- Status: Active
- Genre: Art Fair
- Date: October 21-26, 2025
- Frequency: Annual
- Locations: Paris, France
- Years active: 2015–present
- Website: parisinternationale.com

= Paris Internationale =

Art fair in Paris

Paris Internationale is a nomadic contemporary art fair that takes place in October every year during Paris Art week that showcases a range of artists — from established names to emerging talents — in the art world.

The fair is organized by gallerists and takes an invite-only policy for exhibitors, rather than having an open application process. It now runs concurrently with Art Basel Paris, and previously with Foire Internationale d'Art Contemporain (FIAC), before it became defunct.

== Format ==
Along with the buying and selling activity, Paris Internationale also interweaves a cultural program with free spaces and guided tours from knowledgeable art world experts.

It appeals to some gallerists because it has a less corporate feel than the main anchor events of Paris Art Week.

== Locations ==
In addition, the fair does not have an established location, often picking a 19th-century building to set up shop. It has been held in places as diverse as dilapidated townhouses and a newspaper’s old parking lot.

In 2024, it took place at the Central Bergère, a former telephone exchange, in the 9th arrondissement and hosted 75 galleries from 19 countries.

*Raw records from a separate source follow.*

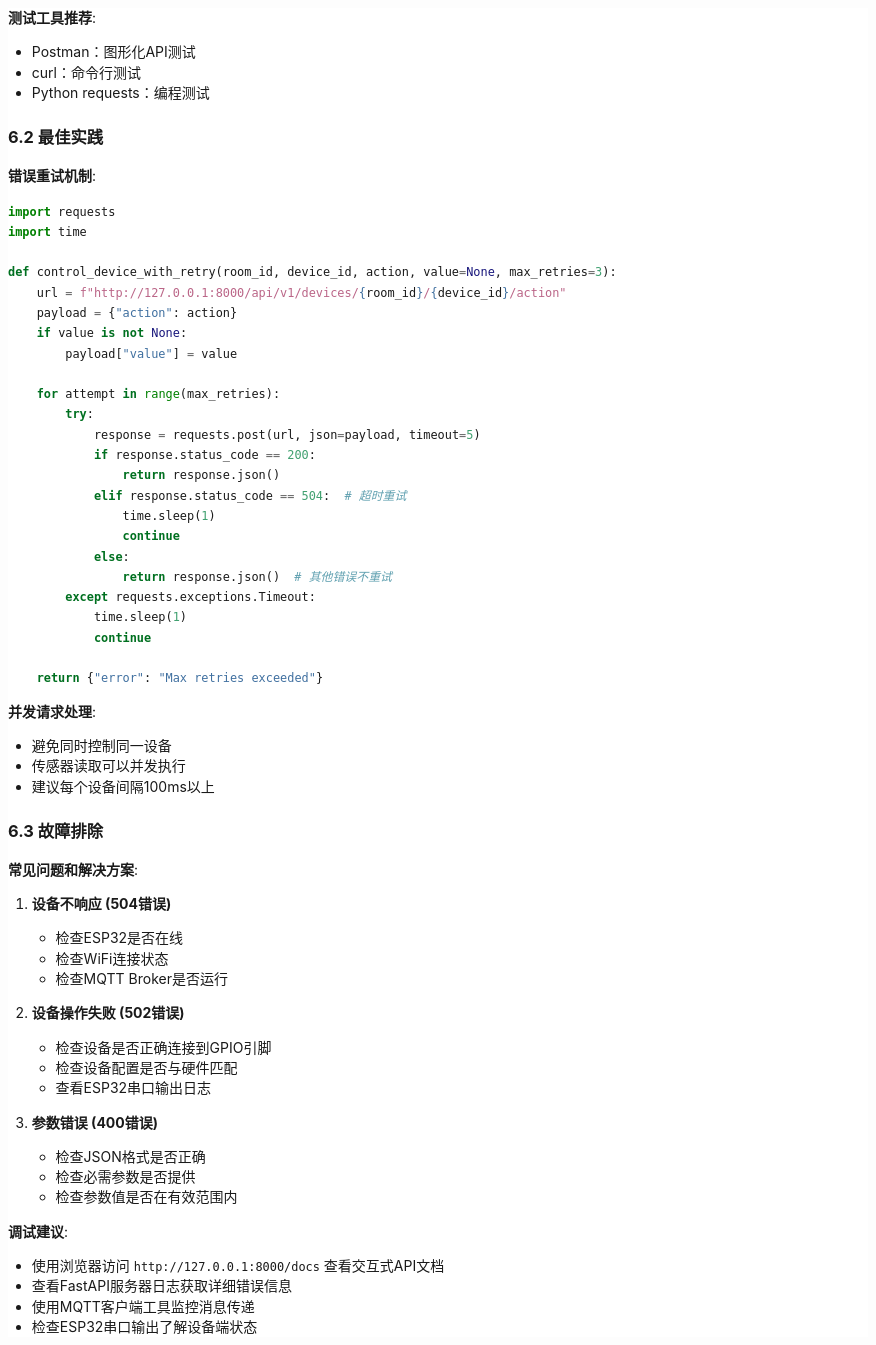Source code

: **测试工具推荐**:
- Postman：图形化API测试
- curl：命令行测试
- Python requests：编程测试

### 6.2 最佳实践

**错误重试机制**:
```python
import requests
import time

def control_device_with_retry(room_id, device_id, action, value=None, max_retries=3):
    url = f"http://127.0.0.1:8000/api/v1/devices/{room_id}/{device_id}/action"
    payload = {"action": action}
    if value is not None:
        payload["value"] = value
    
    for attempt in range(max_retries):
        try:
            response = requests.post(url, json=payload, timeout=5)
            if response.status_code == 200:
                return response.json()
            elif response.status_code == 504:  # 超时重试
                time.sleep(1)
                continue
            else:
                return response.json()  # 其他错误不重试
        except requests.exceptions.Timeout:
            time.sleep(1)
            continue
    
    return {"error": "Max retries exceeded"}
```

**并发请求处理**:
- 避免同时控制同一设备
- 传感器读取可以并发执行
- 建议每个设备间隔100ms以上

### 6.3 故障排除

**常见问题和解决方案**:

1. **设备不响应 (504错误)**
   - 检查ESP32是否在线
   - 检查WiFi连接状态
   - 检查MQTT Broker是否运行

2. **设备操作失败 (502错误)**
   - 检查设备是否正确连接到GPIO引脚
   - 检查设备配置是否与硬件匹配
   - 查看ESP32串口输出日志

3. **参数错误 (400错误)**
   - 检查JSON格式是否正确
   - 检查必需参数是否提供
   - 检查参数值是否在有效范围内

**调试建议**:
- 使用浏览器访问 `http://127.0.0.1:8000/docs` 查看交互式API文档
- 查看FastAPI服务器日志获取详细错误信息
- 使用MQTT客户端工具监控消息传递
- 检查ESP32串口输出了解设备端状态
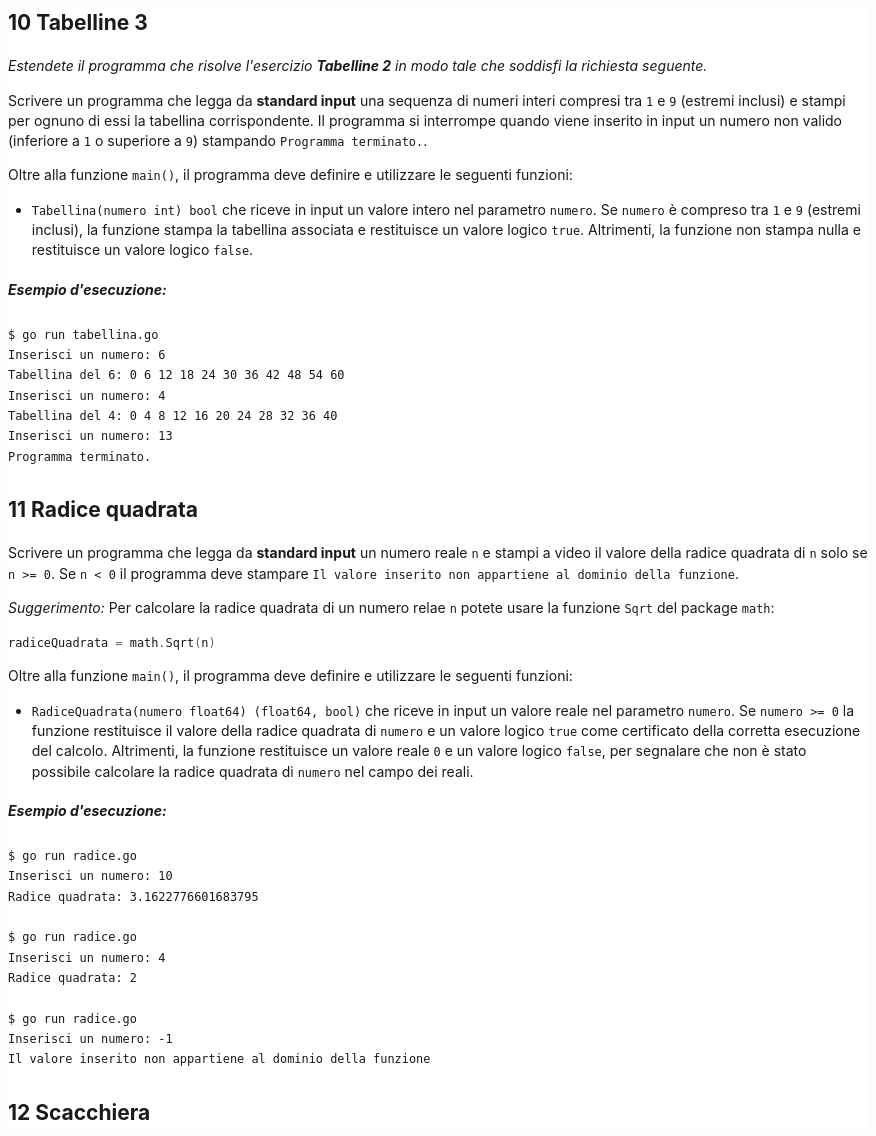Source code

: ## 10 Tabelline 3

*Estendete il programma che risolve l'esercizio **Tabelline 2** in modo tale che soddisfi la richiesta seguente.*

Scrivere un programma che legga da **standard input** una sequenza di numeri interi compresi tra `1` e `9` (estremi inclusi) e stampi per ognuno di essi la tabellina corrispondente. Il programma si interrompe quando viene inserito in input un numero non valido (inferiore a `1` o superiore a `9`) stampando `Programma terminato.`.

Oltre alla funzione `main()`, il programma deve definire e utilizzare le seguenti funzioni:
* `Tabellina(numero int) bool` che riceve in input un valore intero nel parametro `numero`. Se `numero` è compreso tra `1` e `9` (estremi inclusi), la funzione stampa la tabellina associata e restituisce un valore logico `true`. Altrimenti, la funzione non stampa nulla e restituisce un valore logico `false`.

##### Esempio d'esecuzione:

```text
$ go run tabellina.go 
Inserisci un numero: 6
Tabellina del 6: 0 6 12 18 24 30 36 42 48 54 60
Inserisci un numero: 4
Tabellina del 4: 0 4 8 12 16 20 24 28 32 36 40
Inserisci un numero: 13
Programma terminato.
```

## 11 Radice quadrata

Scrivere un programma che legga da **standard input** un numero reale `n` e stampi a video il valore della radice quadrata di `n` solo se `n >= 0`. Se `n < 0` il programma deve stampare `Il valore inserito non appartiene al dominio della funzione`.

*Suggerimento:* Per calcolare la radice quadrata di un numero relae `n` potete usare la funzione `Sqrt` del package `math`:
```go
radiceQuadrata = math.Sqrt(n)
```

Oltre alla funzione `main()`, il programma deve definire e utilizzare le seguenti funzioni:
* `RadiceQuadrata(numero float64) (float64, bool)` che riceve in input un valore reale nel parametro `numero`. Se `numero >= 0` la funzione restituisce il valore della radice quadrata di `numero` e un valore logico `true` come certificato della corretta esecuzione del calcolo. Altrimenti, la funzione restituisce un valore reale `0` e un valore logico `false`, per segnalare che non è stato possibile calcolare la radice quadrata di `numero` nel campo dei reali.

##### Esempio d'esecuzione:

```text
$ go run radice.go 
Inserisci un numero: 10
Radice quadrata: 3.1622776601683795

$ go run radice.go
Inserisci un numero: 4
Radice quadrata: 2

$ go run radice.go
Inserisci un numero: -1
Il valore inserito non appartiene al dominio della funzione
```
## 12 Scacchiera
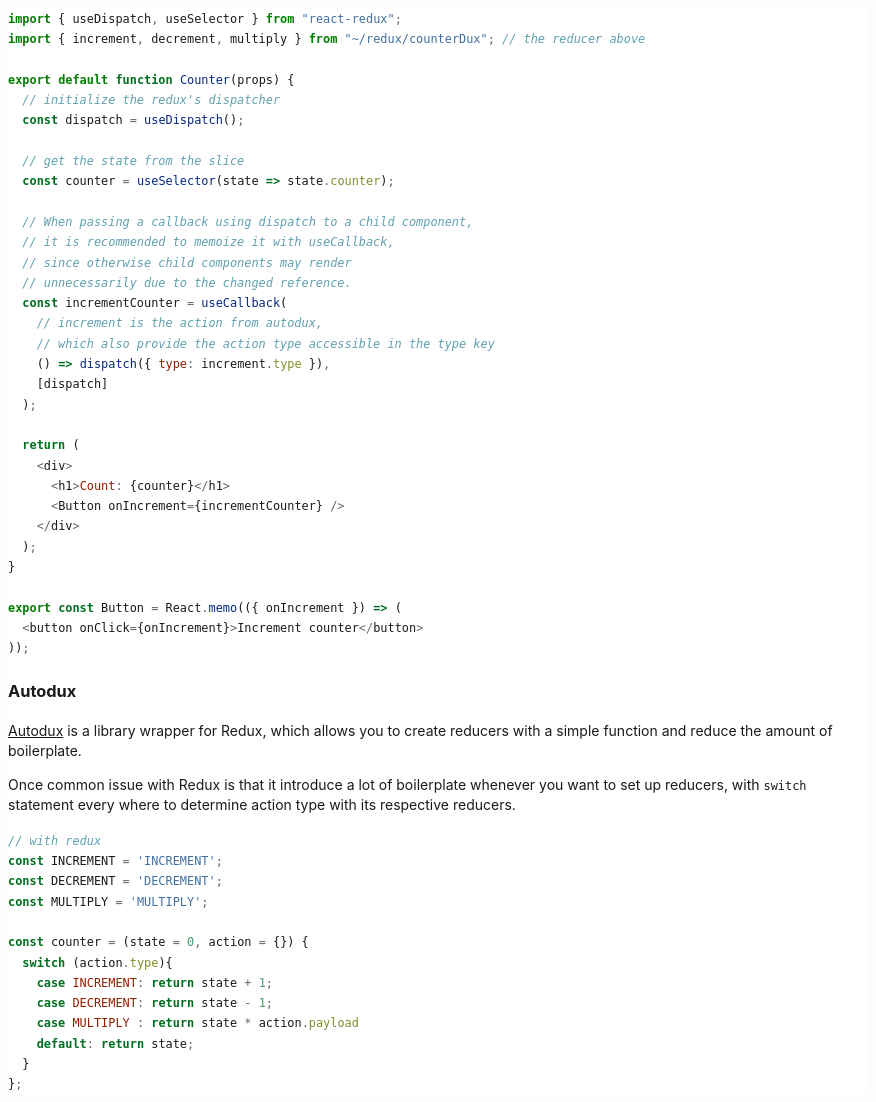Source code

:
 ```js
import { useDispatch, useSelector } from "react-redux";
import { increment, decrement, multiply } from "~/redux/counterDux"; // the reducer above

export default function Counter(props) {
  // initialize the redux's dispatcher
  const dispatch = useDispatch();

  // get the state from the slice
  const counter = useSelector(state => state.counter);

  // When passing a callback using dispatch to a child component,
  // it is recommended to memoize it with useCallback,
  // since otherwise child components may render
  // unnecessarily due to the changed reference.
  const incrementCounter = useCallback(
    // increment is the action from autodux,
    // which also provide the action type accessible in the type key
    () => dispatch({ type: increment.type }),
    [dispatch]
  );

  return (
    <div>
      <h1>Count: {counter}</h1>
      <Button onIncrement={incrementCounter} />
    </div>
  );
}

export const Button = React.memo(({ onIncrement }) => (
  <button onClick={onIncrement}>Increment counter</button>
));
```

### Autodux

[Autodux](https://github.com/ericelliott/autodux) is a library wrapper for Redux, which allows you to create reducers with a simple function and reduce the amount of boilerplate.

Once common issue with Redux is that it introduce a lot of boilerplate whenever you want to set up reducers, with `switch` statement every where to determine action type with its respective reducers.

```js
// with redux
const INCREMENT = 'INCREMENT';
const DECREMENT = 'DECREMENT';
const MULTIPLY = 'MULTIPLY';

const counter = (state = 0, action = {}) {
  switch (action.type){
    case INCREMENT: return state + 1;
    case DECREMENT: return state - 1;
    case MULTIPLY : return state * action.payload
    default: return state;
  }
};
```
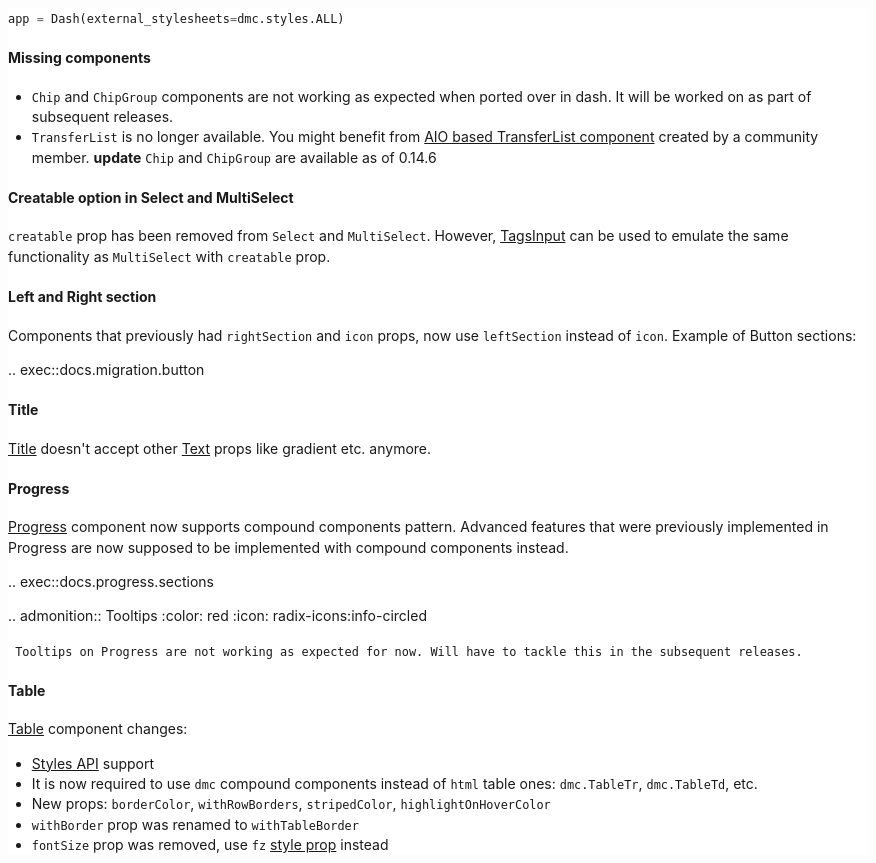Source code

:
```python
app = Dash(external_stylesheets=dmc.styles.ALL)
```

#### Missing components

- `Chip` and `ChipGroup` components are not working as expected when ported over in dash. It will be worked on as part of subsequent releases.
- `TransferList` is no longer available. You might benefit from [AIO based TransferList component](https://community.plotly.com/t/dash-mantine-components-0-14-1/83865/18?u=snehilvj) created by a community member.
**update** `Chip` and `ChipGroup` are available as of 0.14.6

#### Creatable option in Select and MultiSelect

`creatable` prop has been removed from `Select` and `MultiSelect`. However, [TagsInput](/components/tagsinput) can be used to emulate
the same functionality as `MultiSelect` with `creatable` prop.

#### Left and Right section

Components that previously had `rightSection` and `icon` props, now use `leftSection` instead of `icon`. Example of Button sections:

.. exec::docs.migration.button

#### Title

[Title](/components/title) doesn't accept other [Text](/components/text) props like gradient etc. anymore.

#### Progress

[Progress](/components/progress) component now supports compound components pattern. Advanced features that were previously implemented in Progress
are now supposed to be implemented with compound components instead.

.. exec::docs.progress.sections

.. admonition:: Tooltips
    :color: red
    :icon: radix-icons:info-circled

     Tooltips on Progress are not working as expected for now. Will have to tackle this in the subsequent releases.

#### Table

[Table](/components/table) component changes:

- [Styles API](/styles-api) support
- It is now required to use `dmc` compound components instead of `html` table ones: `dmc.TableTr`, `dmc.TableTd`, etc.
- New props: `borderColor`, `withRowBorders`, `stripedColor`, `highlightOnHoverColor`
- `withBorder` prop was renamed to `withTableBorder`
- `fontSize` prop was removed, use `fz` [style prop](/style-props) instead
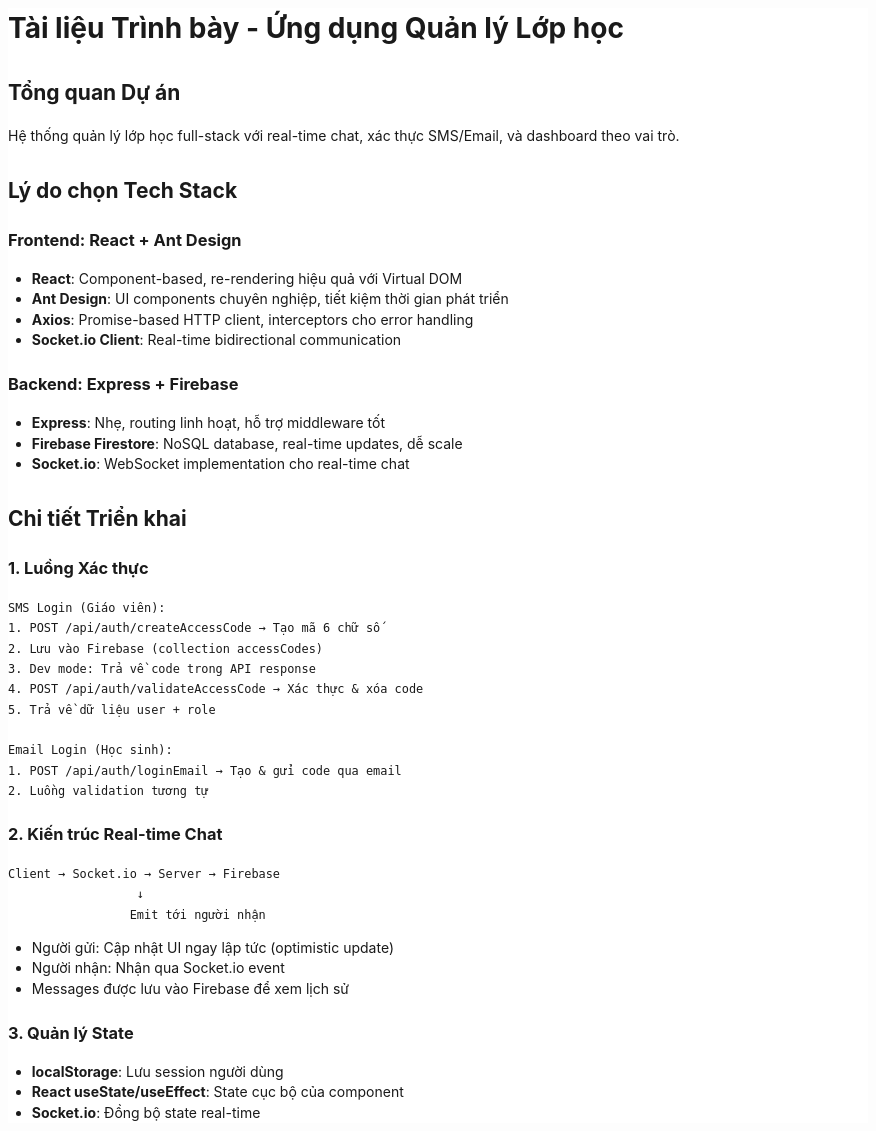 # Tài liệu Trình bày - Ứng dụng Quản lý Lớp học

## Tổng quan Dự án
Hệ thống quản lý lớp học full-stack với real-time chat, xác thực SMS/Email, và dashboard theo vai trò.

## Lý do chọn Tech Stack

### Frontend: React + Ant Design
- **React**: Component-based, re-rendering hiệu quả với Virtual DOM
- **Ant Design**: UI components chuyên nghiệp, tiết kiệm thời gian phát triển
- **Axios**: Promise-based HTTP client, interceptors cho error handling
- **Socket.io Client**: Real-time bidirectional communication

### Backend: Express + Firebase
- **Express**: Nhẹ, routing linh hoạt, hỗ trợ middleware tốt
- **Firebase Firestore**: NoSQL database, real-time updates, dễ scale
- **Socket.io**: WebSocket implementation cho real-time chat

## Chi tiết Triển khai

### 1. Luồng Xác thực
```
SMS Login (Giáo viên):
1. POST /api/auth/createAccessCode → Tạo mã 6 chữ số
2. Lưu vào Firebase (collection accessCodes)
3. Dev mode: Trả về code trong API response
4. POST /api/auth/validateAccessCode → Xác thực & xóa code
5. Trả về dữ liệu user + role

Email Login (Học sinh):
1. POST /api/auth/loginEmail → Tạo & gửi code qua email
2. Luồng validation tương tự
```

### 2. Kiến trúc Real-time Chat
```
Client → Socket.io → Server → Firebase
                  ↓
                 Emit tới người nhận
```
- Người gửi: Cập nhật UI ngay lập tức (optimistic update)
- Người nhận: Nhận qua Socket.io event
- Messages được lưu vào Firebase để xem lịch sử

### 3. Quản lý State
- **localStorage**: Lưu session người dùng
- **React useState/useEffect**: State cục bộ của component
- **Socket.io**: Đồng bộ state real-time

As with the roving Basel Social Club during Art Basel in Switzerland, Paris Internationale’s shifting location means the fair has a different feel every year.

==History==
The fair launched in 2015. At the time, another art fair named Slick was the main alternative to FIAC, France’s now defunct international contemporary art fair. Slick ended in 2015, and Paris Internationale became the main venue for emerging galleries that were not yet established enough for FIAC. Since Art Basel ousted FIAC in 2022 from its calendar slot at the Grand Palais, Paris Internationale has been concurrent with what is now Art Basel Paris.

Unlike FIAC, Paris Internationale was still held in 2020 despite the COVID-19 pandemic.